In a show of collaboration between the United States and Europe, BEA is unveiling a new data tool that aims to make it easier to access, compare and visualize economic data between the two regions.
The Bureau of Economic Analysis and the Commerce Data Service, which are both part of the U.S. Commerce Department, have teamed up with Eurostat, the Statistical Office of the European Union, to build this new open-source data tool.
The tool is being built on the statistical programming language called “R” that taps into BEA’s and Eurostat’s huge databases and provides analysts, researchers, economists, data-savvy entrepreneurs and others quick access to economic statistics – requiring only a few lines of code to do so.
GDP, disposable income and employment by industry and by geographic region are among the key economic statistics that will be available as part of the new data tool.
How could this new tool be used? Here are just a couple of examples:
- Economic developers in Europe and the United States could use the data to aid decisions about where to target resources to attract economic development to specific areas. These data also support research related to understanding local economic dynamics and the longer-term impacts of different development strategies.
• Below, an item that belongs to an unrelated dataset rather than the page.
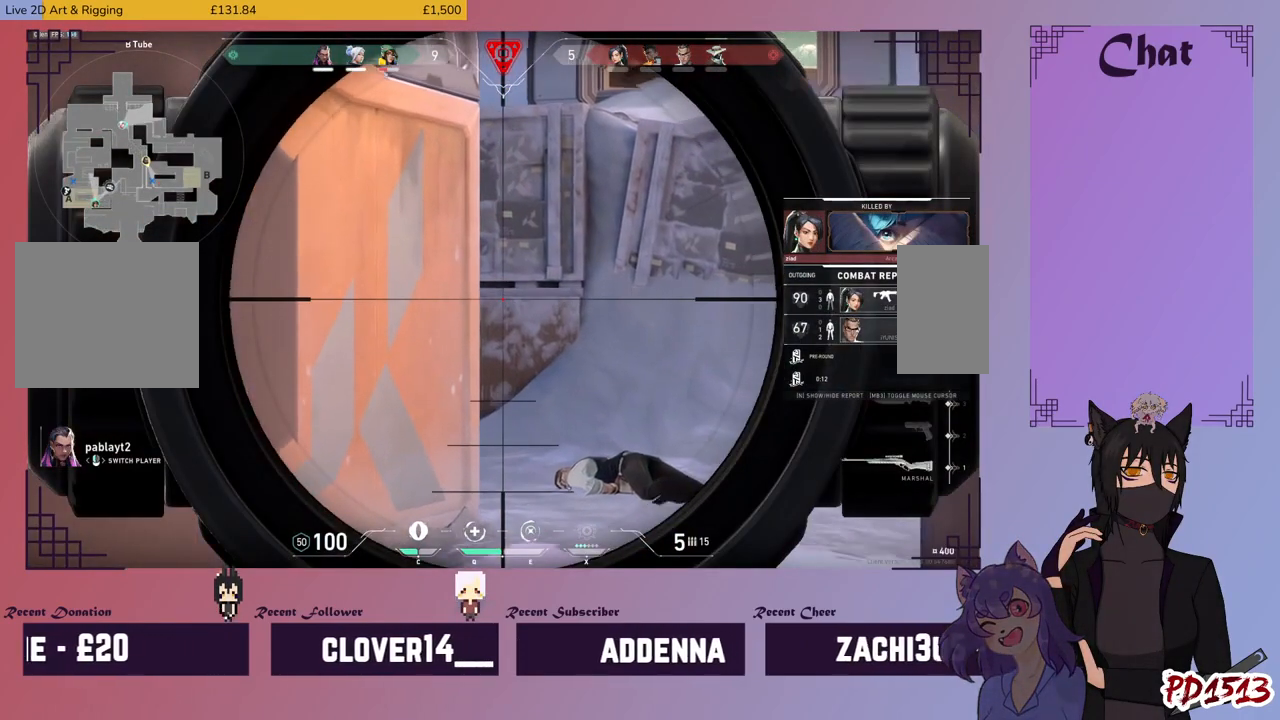
{"keys": [], "mouse": [], "events": [[434, "mouse_mb5", "up"]]}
- Business people and marketers (on both sides of the Atlantic) could analyze the data to make decisions on hiring and investing, such as identifying regions in Europe and the United States to build new plants or facilities or targeting regions to expand operations. These data also could provide a better understanding of the local industrial structure and how growth in a set of industries may affect the composition of the workforce in the area, thus leading to more informed decision making.
Justin Antonipillai, who leads the Commerce Department’s Economics and Statistics Administration with the Delegated Duties of the Under Secretary for Economic Affairs, is highlighting the open-source data partnership between the United States and the European Union while at the Web Summit this week in Lisbon, which bills itself as “Europe’s largest technology marketplace.”